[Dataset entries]
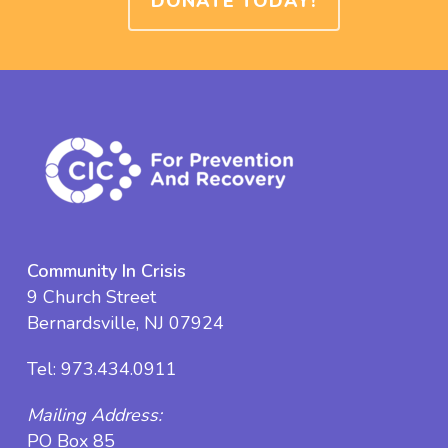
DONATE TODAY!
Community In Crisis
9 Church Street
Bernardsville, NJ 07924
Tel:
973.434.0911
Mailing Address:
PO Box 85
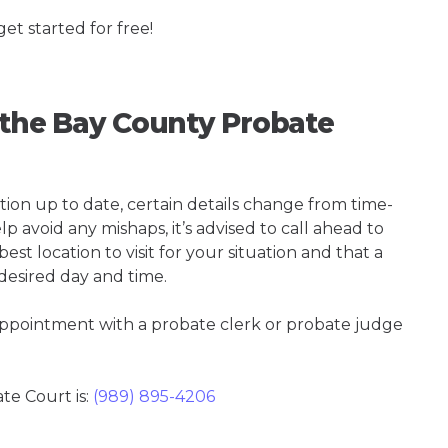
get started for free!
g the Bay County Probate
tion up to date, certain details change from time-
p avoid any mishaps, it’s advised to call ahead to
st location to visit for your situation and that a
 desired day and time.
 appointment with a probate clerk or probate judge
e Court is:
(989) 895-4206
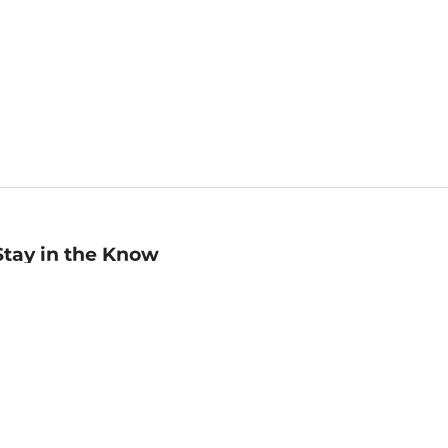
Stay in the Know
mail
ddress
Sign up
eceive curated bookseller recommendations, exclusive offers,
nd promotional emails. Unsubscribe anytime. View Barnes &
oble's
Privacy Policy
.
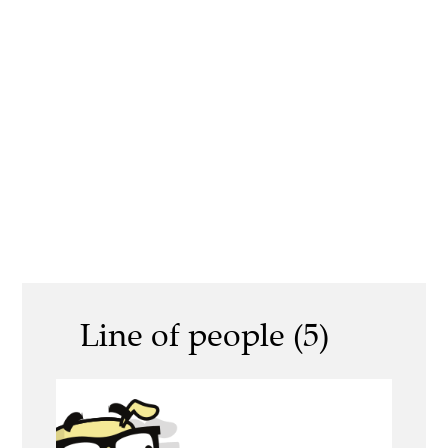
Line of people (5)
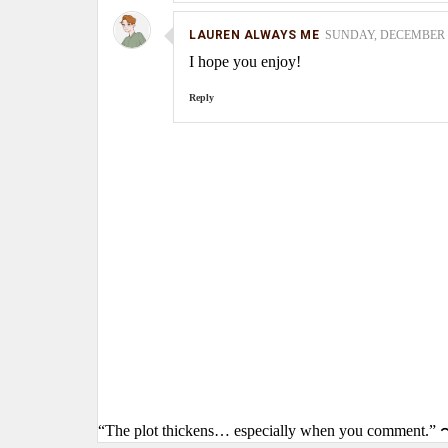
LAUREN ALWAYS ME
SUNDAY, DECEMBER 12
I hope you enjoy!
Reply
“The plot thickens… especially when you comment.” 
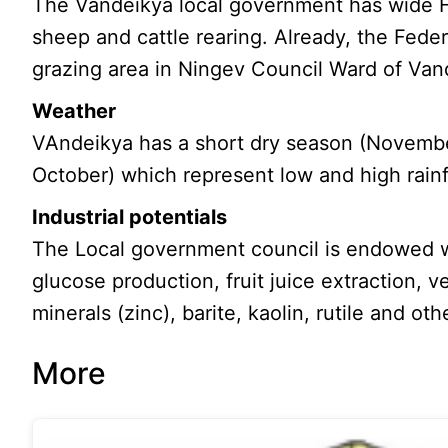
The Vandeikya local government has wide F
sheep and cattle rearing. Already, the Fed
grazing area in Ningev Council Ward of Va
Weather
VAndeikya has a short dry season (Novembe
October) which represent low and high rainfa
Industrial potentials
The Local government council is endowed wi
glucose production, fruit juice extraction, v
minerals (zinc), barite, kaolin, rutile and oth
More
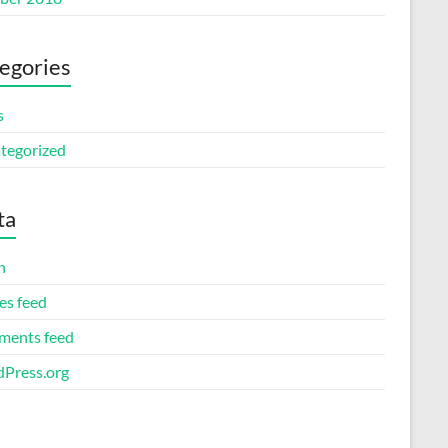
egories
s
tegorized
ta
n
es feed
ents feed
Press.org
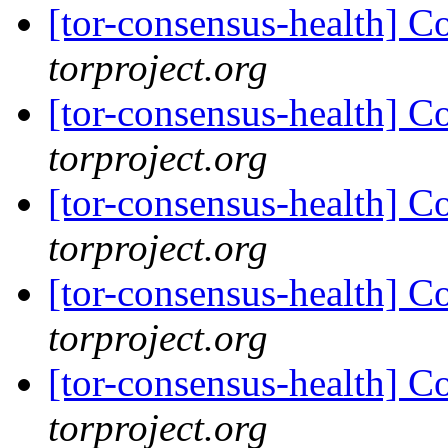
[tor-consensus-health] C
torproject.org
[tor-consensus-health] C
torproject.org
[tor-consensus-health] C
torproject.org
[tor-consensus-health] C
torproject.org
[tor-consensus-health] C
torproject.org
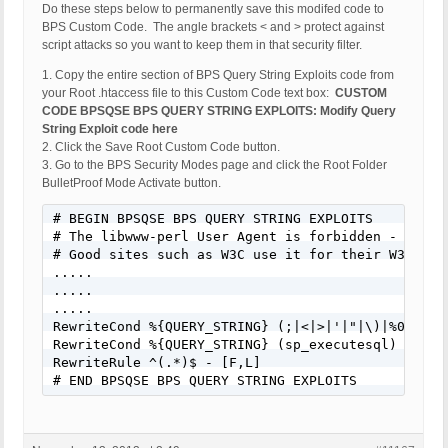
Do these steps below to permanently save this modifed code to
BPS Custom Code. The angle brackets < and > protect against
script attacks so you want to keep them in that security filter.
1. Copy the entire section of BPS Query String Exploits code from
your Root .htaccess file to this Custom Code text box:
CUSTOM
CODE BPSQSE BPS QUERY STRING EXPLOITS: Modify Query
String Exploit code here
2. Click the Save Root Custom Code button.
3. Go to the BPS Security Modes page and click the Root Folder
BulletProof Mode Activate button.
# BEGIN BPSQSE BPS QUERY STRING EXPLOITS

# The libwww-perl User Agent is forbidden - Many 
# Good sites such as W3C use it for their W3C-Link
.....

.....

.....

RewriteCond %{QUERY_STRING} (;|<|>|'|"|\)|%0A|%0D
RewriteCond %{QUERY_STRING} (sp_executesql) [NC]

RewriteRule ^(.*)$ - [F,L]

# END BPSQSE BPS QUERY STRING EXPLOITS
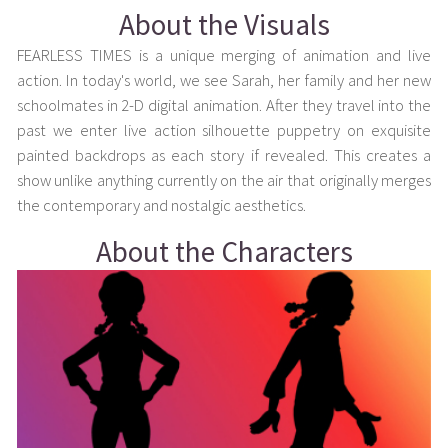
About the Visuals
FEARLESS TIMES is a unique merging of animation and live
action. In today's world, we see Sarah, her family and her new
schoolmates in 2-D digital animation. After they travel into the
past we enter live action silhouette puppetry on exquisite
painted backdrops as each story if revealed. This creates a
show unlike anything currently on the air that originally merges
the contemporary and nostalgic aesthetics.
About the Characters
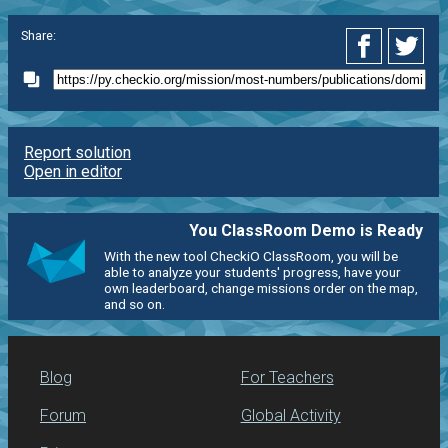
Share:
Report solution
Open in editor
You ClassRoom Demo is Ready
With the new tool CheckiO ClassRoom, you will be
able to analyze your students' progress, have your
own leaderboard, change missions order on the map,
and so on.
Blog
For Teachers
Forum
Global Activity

* * *

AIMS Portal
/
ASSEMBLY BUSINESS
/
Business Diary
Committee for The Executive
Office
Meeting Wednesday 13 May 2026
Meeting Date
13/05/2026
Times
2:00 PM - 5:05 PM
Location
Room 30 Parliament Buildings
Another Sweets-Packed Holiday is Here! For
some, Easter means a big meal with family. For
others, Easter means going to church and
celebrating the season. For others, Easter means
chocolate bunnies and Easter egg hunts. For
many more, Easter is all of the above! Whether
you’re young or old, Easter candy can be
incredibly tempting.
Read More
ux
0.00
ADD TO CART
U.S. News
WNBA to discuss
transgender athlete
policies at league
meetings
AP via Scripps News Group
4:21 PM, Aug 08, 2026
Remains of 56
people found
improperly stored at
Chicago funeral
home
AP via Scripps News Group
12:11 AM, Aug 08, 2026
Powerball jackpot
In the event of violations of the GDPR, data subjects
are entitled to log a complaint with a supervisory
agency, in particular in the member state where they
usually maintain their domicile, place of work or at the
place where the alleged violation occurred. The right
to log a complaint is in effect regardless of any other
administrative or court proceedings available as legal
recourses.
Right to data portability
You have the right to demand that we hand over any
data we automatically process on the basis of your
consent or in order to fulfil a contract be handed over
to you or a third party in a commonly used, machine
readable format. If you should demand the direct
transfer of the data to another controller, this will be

■ To-do item ■
Find each line in the two blocks of the listing above that contains the string "change", and copy those lines. Matching is case-sensitive.

■ Written response ■
tion up to date, certain details change from time-
own leaderboard, change missions order on the map,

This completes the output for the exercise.